Die Fallhöhe als Begriff der Dramentheorie bezeichnet das Verhältnis der kathartischen Wirkung des tragischen Falls eines Helden und seines sozialen und moralischen Ranges.

Explikat 

Der Begriff der Fallhöhe setzt den Fall eines Helden und die beispielhafte Wirkung des Falls in Beziehung zu seinem sozialen und moralischen Rang. Die Fallhöhe steht somit in enger Verbindung zur Ständeklausel und weist dem Fall des höherständigen Helden eine stärkere tragische Wirkung beim Publikum zu (vgl. Aristoteles 2014, S. 39). Aus der Verbindung von Ständeklausel und Fallhöhe ergeben sich zudem weitere Ansprüche an den tragischen Helden, der sich zum einen sozial, aufgrund seiner moralischen Integrität, seiner Sprache und seines Verhaltens auszeichnen sollte. Zum anderen muss er jedoch auch eine tragische Verfehlung besitzen, die sein Scheitern plausibel macht (vgl. ebd.). Darüber hinaus sind auch die Schwere des Konflikts und die Dramatik des Scheiterns weitere Faktoren zur Bestimmung der Fallhöhe. 
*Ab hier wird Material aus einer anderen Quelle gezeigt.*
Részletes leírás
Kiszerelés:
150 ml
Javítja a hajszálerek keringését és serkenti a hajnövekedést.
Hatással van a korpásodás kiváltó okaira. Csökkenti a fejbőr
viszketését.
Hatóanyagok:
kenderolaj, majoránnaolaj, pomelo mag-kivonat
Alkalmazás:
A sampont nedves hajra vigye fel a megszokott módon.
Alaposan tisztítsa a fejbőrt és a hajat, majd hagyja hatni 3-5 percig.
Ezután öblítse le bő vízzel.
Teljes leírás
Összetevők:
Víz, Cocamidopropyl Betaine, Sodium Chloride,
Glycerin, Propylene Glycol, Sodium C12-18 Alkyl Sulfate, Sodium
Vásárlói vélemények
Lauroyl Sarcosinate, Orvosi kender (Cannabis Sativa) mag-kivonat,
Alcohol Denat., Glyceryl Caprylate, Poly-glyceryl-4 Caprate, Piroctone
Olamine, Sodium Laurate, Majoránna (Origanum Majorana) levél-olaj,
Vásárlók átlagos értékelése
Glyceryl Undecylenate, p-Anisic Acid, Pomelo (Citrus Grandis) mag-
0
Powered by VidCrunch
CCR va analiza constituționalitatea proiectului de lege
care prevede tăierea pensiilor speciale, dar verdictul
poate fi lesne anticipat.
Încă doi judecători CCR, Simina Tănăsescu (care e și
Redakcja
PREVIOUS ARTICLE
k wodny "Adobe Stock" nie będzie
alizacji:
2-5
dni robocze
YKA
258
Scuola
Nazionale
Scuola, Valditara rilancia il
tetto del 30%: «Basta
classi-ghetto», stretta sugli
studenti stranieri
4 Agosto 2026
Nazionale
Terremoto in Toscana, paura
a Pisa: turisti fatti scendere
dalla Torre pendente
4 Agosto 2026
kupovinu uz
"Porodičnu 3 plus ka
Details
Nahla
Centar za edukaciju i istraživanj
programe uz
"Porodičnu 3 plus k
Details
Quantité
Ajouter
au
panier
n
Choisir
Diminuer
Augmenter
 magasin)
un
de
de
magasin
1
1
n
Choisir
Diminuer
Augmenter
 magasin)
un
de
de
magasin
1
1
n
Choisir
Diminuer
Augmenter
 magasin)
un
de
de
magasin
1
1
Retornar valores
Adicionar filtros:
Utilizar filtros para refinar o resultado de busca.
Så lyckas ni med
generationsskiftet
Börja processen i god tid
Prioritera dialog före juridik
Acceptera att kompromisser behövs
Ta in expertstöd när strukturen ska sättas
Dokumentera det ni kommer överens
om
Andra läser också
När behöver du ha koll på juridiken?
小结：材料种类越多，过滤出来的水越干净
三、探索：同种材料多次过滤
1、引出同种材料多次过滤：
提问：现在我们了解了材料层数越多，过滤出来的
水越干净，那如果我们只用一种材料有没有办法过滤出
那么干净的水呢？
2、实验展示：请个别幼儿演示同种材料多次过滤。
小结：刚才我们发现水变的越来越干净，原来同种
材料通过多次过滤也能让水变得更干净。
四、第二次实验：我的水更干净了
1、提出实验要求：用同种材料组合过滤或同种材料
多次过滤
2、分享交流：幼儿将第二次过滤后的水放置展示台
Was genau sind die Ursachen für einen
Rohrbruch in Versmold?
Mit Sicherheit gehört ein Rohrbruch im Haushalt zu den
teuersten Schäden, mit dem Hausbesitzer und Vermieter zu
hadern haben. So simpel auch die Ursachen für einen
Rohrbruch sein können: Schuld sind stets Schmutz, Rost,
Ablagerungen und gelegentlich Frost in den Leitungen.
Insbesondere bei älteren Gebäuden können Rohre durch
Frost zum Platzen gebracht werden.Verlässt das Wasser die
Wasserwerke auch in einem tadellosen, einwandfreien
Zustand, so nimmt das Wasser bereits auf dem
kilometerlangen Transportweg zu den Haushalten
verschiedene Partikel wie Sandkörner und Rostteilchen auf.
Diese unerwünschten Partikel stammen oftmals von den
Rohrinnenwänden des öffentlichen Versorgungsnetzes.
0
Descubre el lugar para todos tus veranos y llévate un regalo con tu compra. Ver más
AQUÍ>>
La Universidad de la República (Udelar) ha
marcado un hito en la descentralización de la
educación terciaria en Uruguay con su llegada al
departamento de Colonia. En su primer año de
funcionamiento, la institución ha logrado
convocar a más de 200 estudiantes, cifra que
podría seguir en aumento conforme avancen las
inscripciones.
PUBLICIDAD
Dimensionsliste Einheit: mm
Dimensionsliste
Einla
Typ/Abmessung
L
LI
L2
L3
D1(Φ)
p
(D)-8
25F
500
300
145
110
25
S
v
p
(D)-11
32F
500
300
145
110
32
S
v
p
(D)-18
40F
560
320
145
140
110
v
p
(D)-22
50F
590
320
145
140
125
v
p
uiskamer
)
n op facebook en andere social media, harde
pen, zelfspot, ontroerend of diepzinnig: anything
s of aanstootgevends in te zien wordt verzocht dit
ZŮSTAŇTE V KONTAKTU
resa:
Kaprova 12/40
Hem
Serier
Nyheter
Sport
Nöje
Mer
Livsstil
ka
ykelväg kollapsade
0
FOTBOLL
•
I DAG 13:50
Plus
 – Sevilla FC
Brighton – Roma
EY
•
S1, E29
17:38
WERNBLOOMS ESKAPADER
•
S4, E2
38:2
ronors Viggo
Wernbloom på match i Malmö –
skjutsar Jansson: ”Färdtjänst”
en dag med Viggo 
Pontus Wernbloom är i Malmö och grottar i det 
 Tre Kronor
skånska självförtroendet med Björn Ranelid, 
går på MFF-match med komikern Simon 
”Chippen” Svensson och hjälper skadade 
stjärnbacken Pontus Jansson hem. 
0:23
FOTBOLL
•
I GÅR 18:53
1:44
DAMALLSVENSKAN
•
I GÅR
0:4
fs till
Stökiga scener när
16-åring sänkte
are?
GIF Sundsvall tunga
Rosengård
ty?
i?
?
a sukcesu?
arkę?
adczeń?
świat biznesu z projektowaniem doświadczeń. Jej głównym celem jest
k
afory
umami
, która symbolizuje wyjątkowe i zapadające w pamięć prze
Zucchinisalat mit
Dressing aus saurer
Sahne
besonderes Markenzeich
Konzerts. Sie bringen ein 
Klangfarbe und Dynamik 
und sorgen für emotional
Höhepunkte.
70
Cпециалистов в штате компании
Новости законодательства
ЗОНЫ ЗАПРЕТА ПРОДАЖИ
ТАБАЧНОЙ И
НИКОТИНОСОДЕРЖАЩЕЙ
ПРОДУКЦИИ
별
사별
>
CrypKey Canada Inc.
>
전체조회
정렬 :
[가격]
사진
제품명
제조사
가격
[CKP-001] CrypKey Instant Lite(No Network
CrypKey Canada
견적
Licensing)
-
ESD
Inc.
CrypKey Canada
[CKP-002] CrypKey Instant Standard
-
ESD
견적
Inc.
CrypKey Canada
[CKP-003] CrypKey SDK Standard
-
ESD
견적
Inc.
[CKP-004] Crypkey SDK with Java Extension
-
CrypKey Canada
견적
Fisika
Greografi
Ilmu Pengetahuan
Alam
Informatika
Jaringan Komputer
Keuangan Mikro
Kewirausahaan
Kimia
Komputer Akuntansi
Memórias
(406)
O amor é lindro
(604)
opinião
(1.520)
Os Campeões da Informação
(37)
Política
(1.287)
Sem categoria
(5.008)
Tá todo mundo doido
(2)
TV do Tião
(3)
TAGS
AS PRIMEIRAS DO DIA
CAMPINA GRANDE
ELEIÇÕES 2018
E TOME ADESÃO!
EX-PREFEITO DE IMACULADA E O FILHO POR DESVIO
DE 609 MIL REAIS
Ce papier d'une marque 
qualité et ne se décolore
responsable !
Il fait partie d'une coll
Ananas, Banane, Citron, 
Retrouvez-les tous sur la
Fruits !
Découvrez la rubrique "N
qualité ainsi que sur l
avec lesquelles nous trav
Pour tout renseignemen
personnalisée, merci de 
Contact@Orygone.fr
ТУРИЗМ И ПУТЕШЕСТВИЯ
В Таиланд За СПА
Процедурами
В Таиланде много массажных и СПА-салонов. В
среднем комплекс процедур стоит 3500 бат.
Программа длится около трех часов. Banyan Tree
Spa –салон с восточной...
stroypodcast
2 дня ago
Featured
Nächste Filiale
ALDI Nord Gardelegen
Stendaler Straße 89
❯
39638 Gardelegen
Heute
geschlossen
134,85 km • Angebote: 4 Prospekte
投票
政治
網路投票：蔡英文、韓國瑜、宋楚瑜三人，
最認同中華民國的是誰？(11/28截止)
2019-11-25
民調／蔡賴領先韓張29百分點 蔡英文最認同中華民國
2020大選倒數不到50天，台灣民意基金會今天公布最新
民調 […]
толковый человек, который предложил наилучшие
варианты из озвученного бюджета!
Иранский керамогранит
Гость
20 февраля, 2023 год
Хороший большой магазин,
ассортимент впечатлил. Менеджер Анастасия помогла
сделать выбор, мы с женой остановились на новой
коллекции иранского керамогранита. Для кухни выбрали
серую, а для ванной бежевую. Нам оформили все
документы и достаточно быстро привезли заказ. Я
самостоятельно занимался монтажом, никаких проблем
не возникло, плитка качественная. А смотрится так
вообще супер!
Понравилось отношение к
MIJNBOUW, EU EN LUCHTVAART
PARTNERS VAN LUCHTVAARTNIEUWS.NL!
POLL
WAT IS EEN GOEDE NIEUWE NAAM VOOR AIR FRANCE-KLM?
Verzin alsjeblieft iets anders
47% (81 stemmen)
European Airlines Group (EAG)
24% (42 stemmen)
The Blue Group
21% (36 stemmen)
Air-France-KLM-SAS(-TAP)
Mit dem bürgerlichen Trauerspiel und dem in diesem agierenden bürgerlichen Dramenpersonal wurde nicht nur die Ständeklausel zurückgewiesen, sondern auch die Fallhöhe. Insbesondere aus diesem Grund wird bei der Auswahl des illustrierenden Beispiels um dem Bereich des Theaters herumgewandert und ein filmisches Beispiel gewählt: die TV-Adaption von George R. R. Martins Buchserie A Song of Ice and Fire. Als fehlerhafter Held, der schließlich aufgrund seiner tragischen Verfehlung zu Fall kommt, bietet sich Eddard 'Ned' Stark an, der zumindest in der Populärrezeption als tragischer Held klassifiziert wird:

Ned Stark’s story is lifted right out of the pages of Othello: A great man is brought into a culture that feels foreign to him, so that he can take a leadership role within it. A manipulative villain, with Littlefinger taking the place of Iago, ingratiates himself to our hero, pretending to be his friend while actually undermining him. The villain is jealous of the hero's nobility, and decides to twist the hero's fundamental decency—and the naiveté that comes with being trusting—into a weapon with which to destroy him. (Marcotte 2015)

Sozial ausgezeichnet ist Ned Stark zum einen als Lord des Hauses Stark, womit er zu einem der großen Häuser in der fiktiven Welt Westeros gehört. Dieser Status wird zudem noch durch seine Ernennung zur Hand des Königs, die ihn zum zweiten Mann in Westeros macht, zusätzlich erhöht. Unterstrichen wird diese hohe soziale Position zum anderen durch eine herausgehobene Figurenkonzeption, die ihn als aufrichtigen, integren und loyalen Mann (und Helden) zeichnet. 

In dieser Aufrichtigkeit liegt gleichermaßen jedoch der tragische Fehler Ned Starks, der seinen Fall motiviert und handlungsintern verdient erscheinen lässt. Es ist Ned Starks Ehrbegriff, der ihn daran hindert, in der Intrigen geschwängerten Umgebung von King's Landing moralische Kompromisse und Verbindungen einzugehen und seine Gegenspieler und vor allen Dingen Gegenspielerinnen zu erkennen und adäquat auf diese zu reagieren. Diese Unfähigkeit ist es, die sein unvermeidliches Scheitern und Ende begründet. Ein Ende, das gerade aufgrund der Fallhöhe eine höchste Erregung beim Publikum ausgelöst hat (vgl. Morgan 2011). 

P.S.: Als einzige einschränkende Bemerkung diesbezüglich sei an dieser Stelle nur erwähnt, dass man sowohl im Hinblick auf die gezeichnete (tragische) Figurenkonzeption (vgl. Marcotte 2015) als auch auf die Besetzung Ned Starks möglicherweise von seiner Hinrichtung weniger überrascht hätte sein können.


 Bibliographie

Primärliteratur 

  • Aristoteles: Die Poetik. Bibliographisch ergänzte Ausgabe. Stuttgart: Reclam, 2014.